— А Дон-Жуана поднимать, — и машинист показал «машину»: два толстых ремня с железными толстыми пряжками, у одного ремня пришит был посредине дратвами толстый железный крючок, а у другого — прочное железное кольцо.
— Как же будет действовать эта машина? — спросил, недоумевал, Щепкин.
— Очень просто: поясом подпояшется фурия, у нее крючок впереди, а Дон-Жуан подпояшется другим поясом, у которого кольцо будет назади. Таким образом фурия, спустясь сверху, обхватит одной рукой Дон-Жуана, а другой наденет кольцо на крючок и унесет его. У нас на сцене такой механизм прилажен.
С ужасным нетерпением, рассказывает Щепкин, ожидал он вечера, чтобы пойти в театр. Механизм сводил его с ума. При тщательном осмотре «механизм» обнаружился: от второй до третьей кулисы, посреди сцены положено было с балки на балку круглое бревно и на нем торчали два огромные гвоздя вершка на полтора один от другого. Такое же бревно, на тех же балках и с такими же гвоздями, положено было за кулисами. Машинист пояснил назначение этого «механизма»:
— А вот, извольте видеть, эти два гвоздя на этом бревне за кулисами? Между гвоздями пропустится веревка и протянется на половину сцены, где лежит вот другое бревно, и пропустится так же между двумя гвоздями: изволите видеть? А там фурия будет сидеть на балке, и веревка ей привяжется сзади, и когда фурия будет спускаться, то гвозди не дадут веревке сдвигаться, и фурия опустится прямо.
— Как же, воротом будут поднимать?
— Нет, просто на руках.
— Да ведь это очень тяжело?
— Ничего, за кулисами народа будет много, а к тому же мы веревку смажем салом, оно будет полегче.
Щепкин смотрел спектакль, а перед пятым актом не утерпел, отправился на сцену и увидел, что «фурия» уже сидела на балке, а человек десять стояли за кулисами и держали за веревку. Значит, все в порядке! Михаил Семенович пошел досматривать пьесу.
Вот и финальная сцена: Дон-Жуан в отчаянии призывает фурию. Из-под паддуги показалась пара красных сапог, потом белая юбка с блестками и, наконец — вся фигура фурии. На ней шарф перекинут через плечо, на голове — венец с рогами. Все это бы ничего, но дальше началось нечто изумительное: как только фурия отделилась совсем от балки и повисла на веревке, то веревка от тяжести тела стала вытягиваться и раскручиваться, а так как фурию спускали медленно, то она, прежде чем стать на ноги, перевернулась раз двенадцать, отчего голова у нее, разумеется, закружилась. Заметим, что фурию изображал помощник машиниста — Миньев, для храбрости порядочно выпивший.

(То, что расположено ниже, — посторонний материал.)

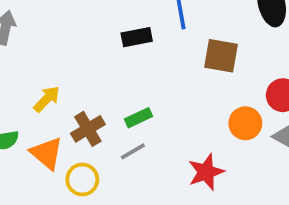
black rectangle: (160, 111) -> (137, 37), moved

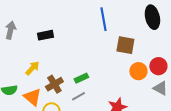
black rectangle: (137, 37) -> (45, 35), moved
orange circle: (245, 123) -> (138, 71), moved

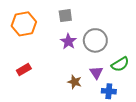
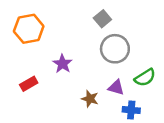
gray square: (65, 16) -> (102, 19), moved, turned -32
purple star: (68, 41) -> (62, 64), moved
purple triangle: (96, 73) -> (116, 88), turned -40

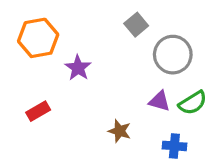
gray circle: (115, 49) -> (173, 55), moved
purple star: (62, 64) -> (78, 68), moved
purple triangle: (116, 88) -> (159, 101), moved

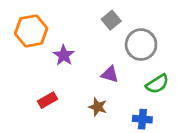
purple triangle: (159, 101) -> (110, 74), moved
red rectangle: (38, 111) -> (47, 100), moved

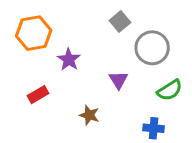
purple triangle: (110, 74) -> (118, 80), turned 42
red rectangle: (47, 100) -> (38, 95), moved
brown star: (98, 107) -> (89, 115), moved

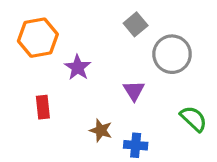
green semicircle: (170, 90) -> (194, 119), moved, turned -105
red rectangle: (38, 95) -> (43, 107), turned -66
blue cross: (154, 128) -> (136, 145), moved

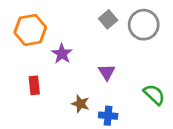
gray circle: (172, 54) -> (144, 25), moved

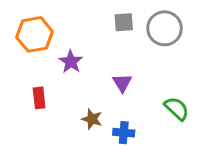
gray square: (108, 19) -> (124, 22), turned 36

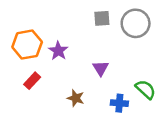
orange hexagon: (35, 34) -> (27, 45), moved
red rectangle: (39, 98) -> (32, 81), turned 49
blue cross: (124, 133) -> (119, 103), moved

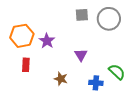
red rectangle: (32, 81) -> (26, 65), turned -40

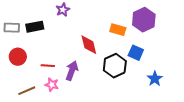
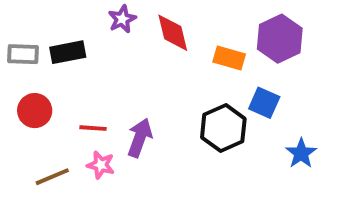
red diamond: (89, 45) -> (173, 33), moved

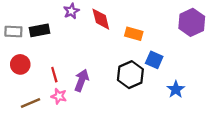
purple hexagon: (280, 39) -> (192, 22), moved
red line: (93, 128) -> (54, 75), turned 70

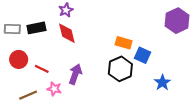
red diamond: (101, 19) -> (67, 33), moved
orange rectangle: (134, 34) -> (124, 43), moved
red line: (54, 75) -> (42, 69), moved, turned -48

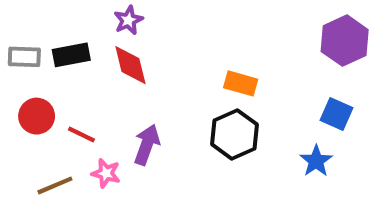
blue square: (142, 55) -> (337, 114), moved

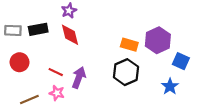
purple hexagon: (345, 41) -> (158, 40), moved
red line: (81, 134) -> (56, 72), moved

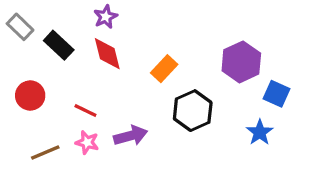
black rectangle: (38, 29) -> (59, 45), turned 54
gray rectangle: (13, 30) -> (20, 27), moved, turned 42
orange rectangle: (129, 45) -> (164, 69), moved, turned -63
purple arrow: (79, 78) -> (131, 136), moved, turned 55

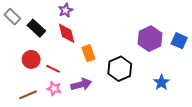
orange rectangle: (164, 69) -> (88, 53), moved, turned -63
blue square: (276, 94) -> (179, 41), moved
red circle: (30, 96) -> (31, 59), moved

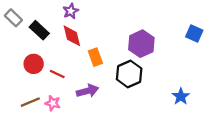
purple hexagon: (150, 39) -> (141, 44), moved
blue square: (179, 41) -> (194, 34), moved
blue star: (161, 82) -> (181, 96), moved
pink star: (54, 89) -> (53, 103), moved

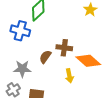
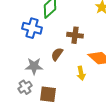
brown cross: (64, 48) -> (75, 35), moved

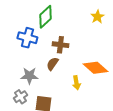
brown cross: (75, 35) -> (60, 45), moved

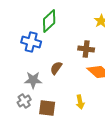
brown cross: (60, 45) -> (86, 49), moved
yellow arrow: (76, 83) -> (80, 102), moved

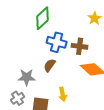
blue cross: (31, 42) -> (57, 42), moved
yellow arrow: (80, 102) -> (63, 94), moved

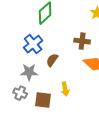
blue cross: (57, 42) -> (33, 44), moved, turned 36
gray cross: (18, 98) -> (20, 93), turned -32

Ставши на пол, фурия ничего не видит: одной рукой держит крючок, а другой, размахивая, ищет Дон-Жуана, но идет совсем в другую сторону. Калиновский — Дон-Жуан на весь театр кричит: «Сюда, сюда!» Наконец фурия нашла Дон-Жуана. Обхватывает его одной рукой. а другой старается поддеть кольцо на крючок, но никак не подденет. Калиновский, желая помочь горю, протягивает назад руки, берет свое кольцо. Ничего не помогает! Фурия никак не может сцепиться с Дон-Жуаном, а Дон-Жуан яростно бранится. В публике — шиканье и смех. Кто-то громогласно кричит «браво».

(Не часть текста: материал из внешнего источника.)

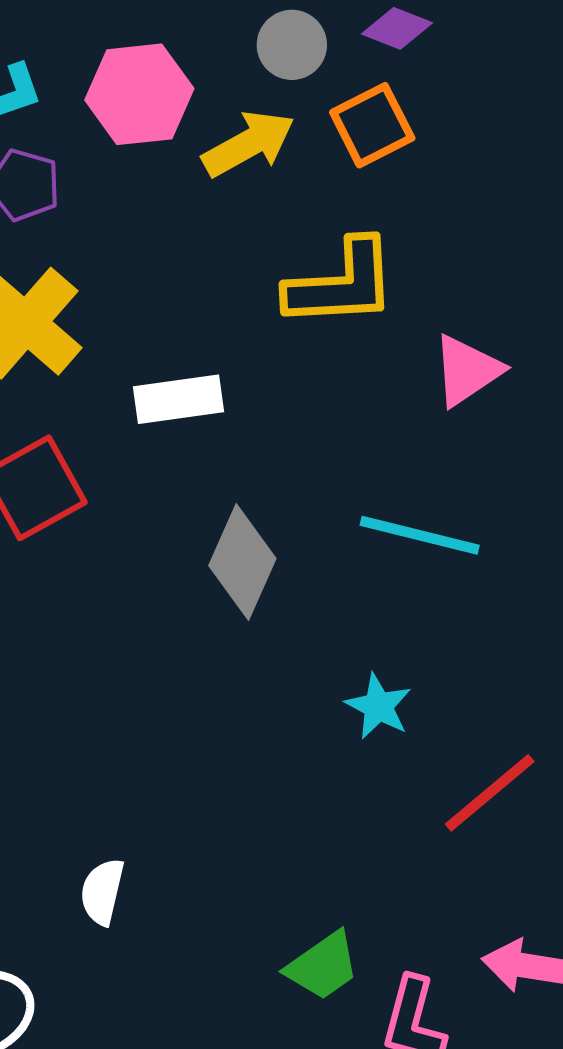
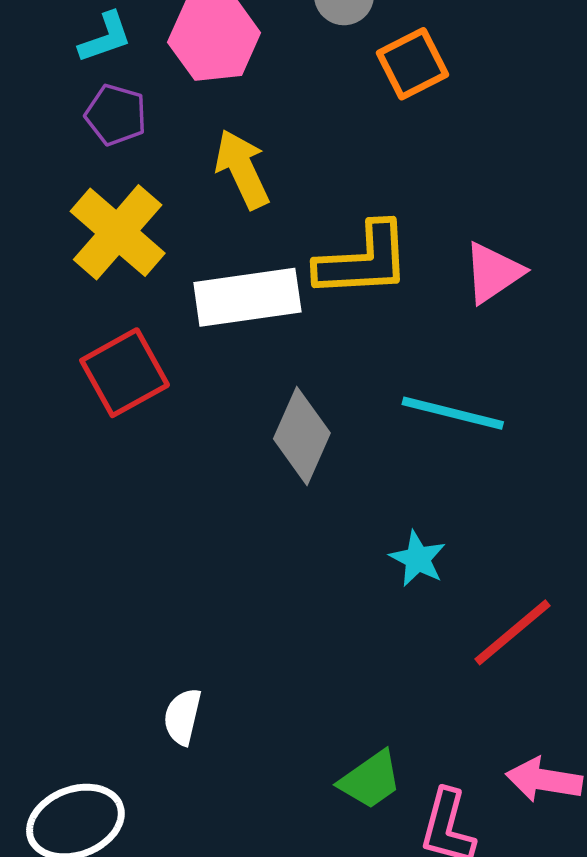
yellow arrow: (249, 144) -> (242, 169), moved, turned -86
yellow L-shape: (341, 284) -> (363, 260), moved
white rectangle: (179, 399) -> (247, 297), size x1.4

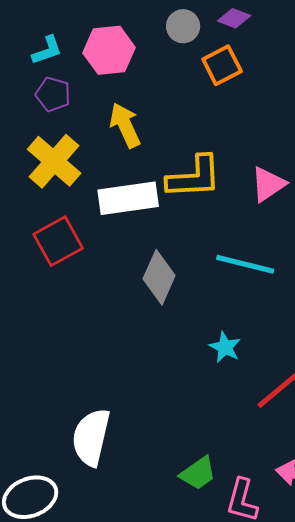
white semicircle: (183, 717) -> (91, 437), size x1.8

Все это потрясло Щепкина. Выбежав из зала, бросился он на сцену, вырвал у механика веревку и опустил занавес.
И надо было видеть, с каким остервенением Дон-Жуан начал терзать «фурию»» за волосы!

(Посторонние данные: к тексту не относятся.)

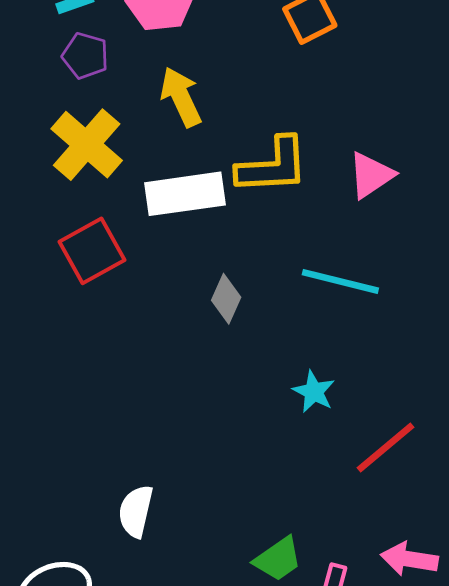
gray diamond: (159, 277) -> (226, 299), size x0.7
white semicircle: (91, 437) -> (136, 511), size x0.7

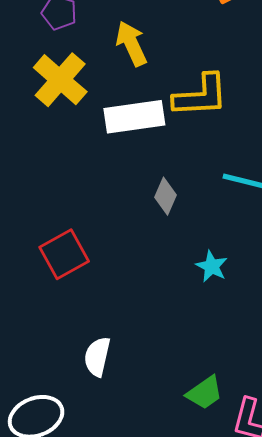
red square: (92, 251) -> (64, 254), moved
cyan star: (314, 392) -> (212, 266), moved

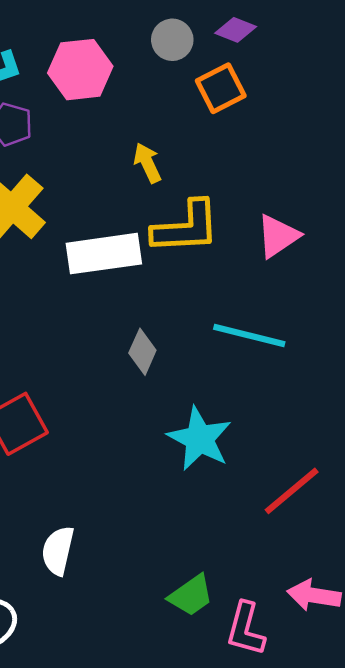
yellow arrow: (131, 44) -> (147, 163), moved, size x0.7
cyan star: (212, 266) -> (200, 439), size x1.6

Немало вообще анекдотов сохранила память Щепкина о времени его службы у Штейна. Вот, например, еще один забавный казус, на этот раз происшедший уже с самим Щепкиным.
Михаилу Семеновичу поручили роль в балете. На сцене происходило взятие крепости, и Михаил Семенович, в качестве одного из ее защитников, должен был стоять на сцене и отражать нападающих. Штейн, который был учителем фехтования, объясняя Щепкину его роль, сказал:
— Вы не очень беспокойтесь: я сам буду на лестнице против вас, а вы отбивайте мои удары. Когда же мне будет нужно взойти на стену, я легко вышибу у вас оружие.
На репетиции все прошло гладко, но на спектакле Михаил Семенович так увлекся ролью защитника, что Штейн никак не мог выбить у него саблю, несмотря ни на какие его просьбы, усилия и угрозы. А между тем, по ходу пьесы Штейну надо было уже давно взобраться победоносно на стену! Но что поделать со Щепкиным? Только когда набросились на него с тыла, то смогли водрузить на крепости знамя.
После этого случая Штейн уже не рисковал приглашать Щепкина участвовать в балетах.
Осип Иванович Калиновский, которого так неудачно поднимала фурия, был тяжел на руку. Щепкин вспоминает по этому поводу курьез: играли «Кина»; в четвертом акте, когда должен выбежать «а сцену суфлер Соломон и крикнуть: «Господа, театрального доктора — великий трагик Кин сошел с ума!», актер, игравший Соломона, заорал: «Господа, квартального надзирателя, Осип Иванович дерется!»
В Харькове не было постоянного театра, и труппа Штейна невольно была бродячей: успенскую и крещенскую ярмарки она проводила в Харькове, а остальное время разъезжала по другим городам, странствуя по всей южной и юго-западной России. Иногда давались представления в сараях и наскоро сколоченных балаганах.